## Text extract
+ + + +

# Driving to cyprus



## lauramay (May 4, 2011)

Hi all

We are planning to drive to Cyprus with a van with trailer with car on...

Or just drive car and ship van.

Please could anyone advise the beat way to do this?

I understand driving to Italy maybe the beat option then ferry to limasol. 

I've also heard we could drive to Italy, ferry to Greece then Greece to Cyprus (or drive direct to Greece)... But... I have heard the ferry from from Greece does not accept passengers and we do not want to leave the car then collect in limassol (due to it being a classic car).

I know we could go from southampton, but I would like to see some of Europe on the way rather than just sea! 

Any advice would be much appreciated!

Thank you in advance! 

Laura


----------



## Pam n Dave (Jun 11, 2007)

Have a look at Grimaldi Lines, they used to have a circular route from the UK that covered ports in the Med including Italy and Cyprus. You could drive to one of the Med ports load the vehicles and travel with them as they have a limited number of passenger cabins. I suspect that you need to go through an agent rather than deal direct. I used them to ship my car here and it worked well for me.

What ever you do don't be tempted to bring a car into the south from the north because as the north is not recognized by the south the paper work cannot be completed and you finish up with an illegal import.

Dave.


----------



## Veronica (Apr 5, 2008)

Take a look at this post

http://www.expatforum.com/expats/cyprus-expat-forum-expats-living-cyprus/82127-ferry-update.html


----------



## recycle (Jul 6, 2011)

Pam n Dave said:


> What ever you do don't be tempted to bring a car into the south from the north because as the north is not recognized by the south the paper work cannot be completed and you finish up with an illegal import.


this is what cyprus goverment wants you to believe. since you can leave any port with a car from any EU country without passing thru customs or filling any forms makes no difference if you drive it from north. you can stil register it in cyprus with no problem. the only clue and advice is that the car the time you cross the check point from north to south is that the car is road legal (english tax. mot and insurance) have the v5 (or v5c) with you and the car be registered on your name. police and customs of the republic will propably stop you and check you but they can not stop you in any way and they know it. and if you check the european laws and derivatives, ports and airports in occupied north cyprus are legal entry points to republic of cyprus for any european citizen and for any one has prearrenged cyprus visa


----------



## Pam n Dave (Jun 11, 2007)

Hi Recycle, I think that you are probably correct but I have a friend who has brought a car in from the north and customs won't recognize it. They are being told that they must take it out of South and re-import it "correctly" before they will look at the paperwork which will allow it to be registered. 

If they don't do this within 6 months the threat is that the car will be impounded incurring storage charges etc.

If Lauramay wants to enjoy her self here it may be best to avoid this sort of situation.


----------



## recycle (Jul 6, 2011)

+ + + +

## Requirements
From the forum thread on driving to Cyprus, return word for word the passage that begins at "If they don't" and stops after "sort of situation.".

## Collected material
+ + + +

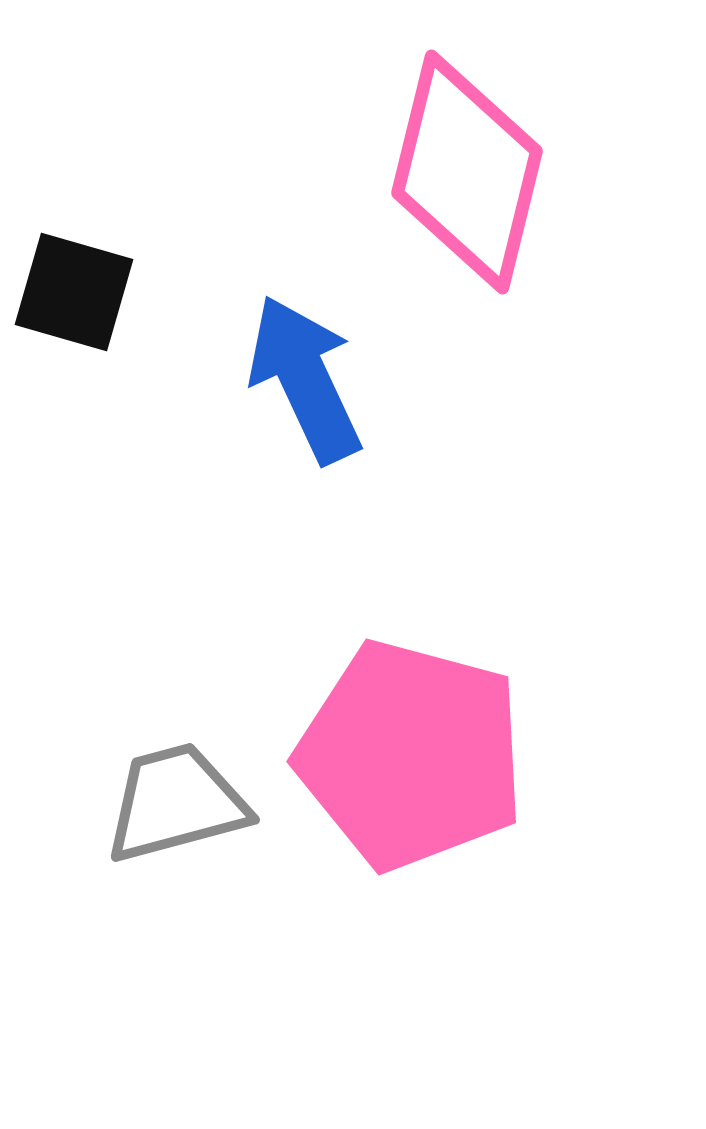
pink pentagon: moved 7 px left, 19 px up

+ + + +

## Task response
If they don't do this within 6 months the threat is that the car will be impounded incurring storage charges etc.

If Lauramay wants to enjoy her self here it may be best to avoid this sort of situation.